I think our guys have a lot of confidence in the scheme and the technique. We've got a lot of depth.

If you look at last year, we rolled out of spring ball last year and we had five scholarship D-linemen, and typically you don't have a lot of success if that's what you have, and we were able to address that in the transfer portal.

You look at last year, as well, we played really most of the season with only four scholarship linebackers. We just had a lot of injuries and we were hurt, so that took a special way of adapting and adjusting the way we practiced, to preparation, to how we played guys in games, to taking guys off of special teams, everything we could do to keep that unit successful.

Same thing at the corner position. We really were two deep really at corner last year. The great thing about this group this year, we feel like we're seven or eight deep at corner, feel like we're eight or nine deep at linebacker, feel like we're 10 deep on the defensive front.

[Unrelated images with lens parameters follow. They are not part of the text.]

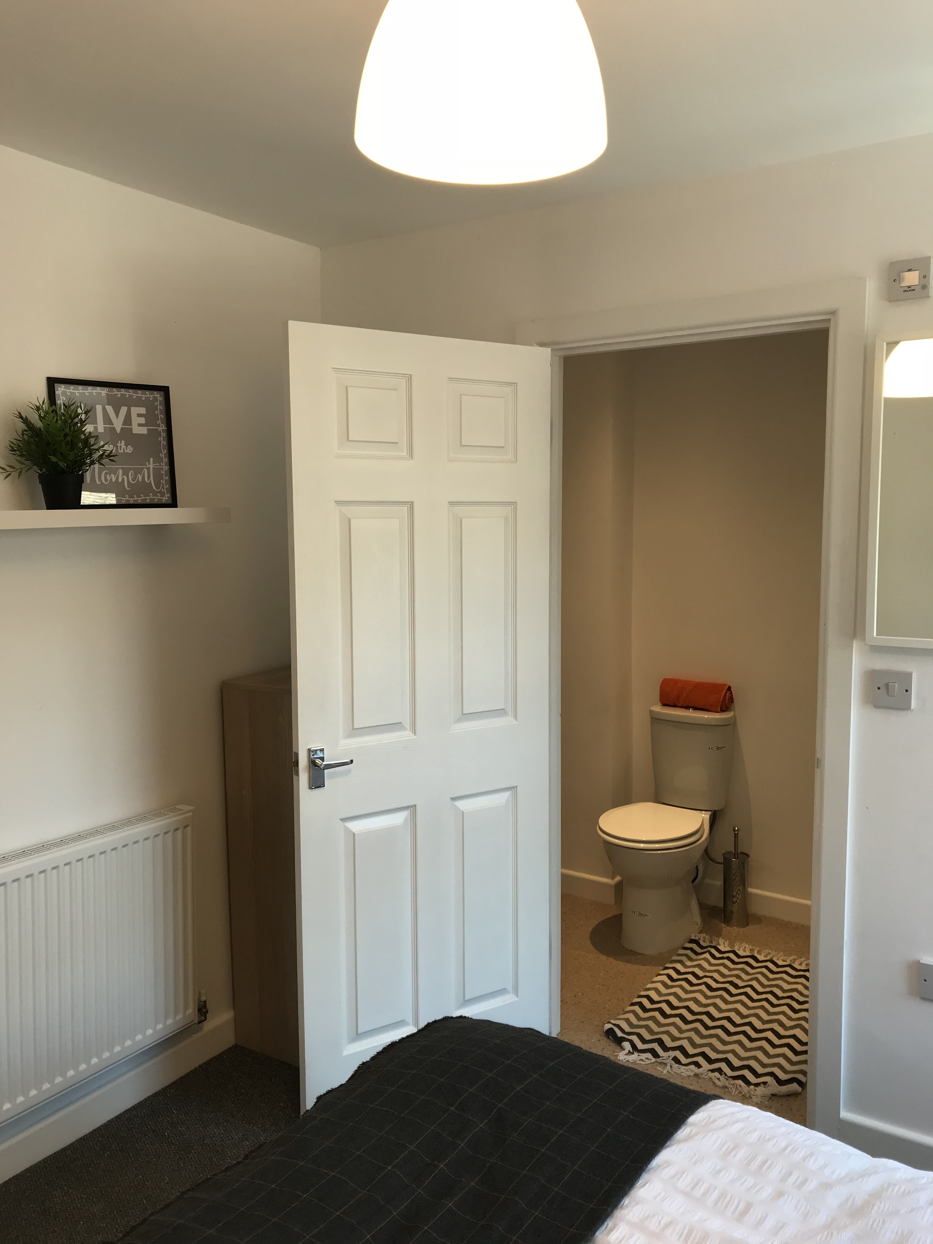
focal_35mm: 28
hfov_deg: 49.7
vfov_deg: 63.4
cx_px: 466
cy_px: 622
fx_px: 1006
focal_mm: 3.99
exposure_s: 1/50
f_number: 1.8
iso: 25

So those things are all going to allow us to do different things defensively, and take that next step.

If you want to be a great program consistently, it all begins by playing great defense. I think it doesn't matter if it's seventh grade football or the NFL, teams that play great defense and teams that can run the football have had a history of winning football games and doing it over the long haul.

I've been places where maybe our team wasn't built that way and we've had to out-score people, which can be a little bit tedious.

So my hope is this year we take a big step defensively like I think we will. We have a lot of speed. You name some guys that have played a lot of football, and the group can run. The group is physical. I think they're good tacklers. They're good at fundamentals. They communicate well.

All the things that good defenses do, we have the makings of getting there.

My hope is sooner than later, we become a dominant defensive football team, and like I said, it certainly makes my life a lot easier when that happens.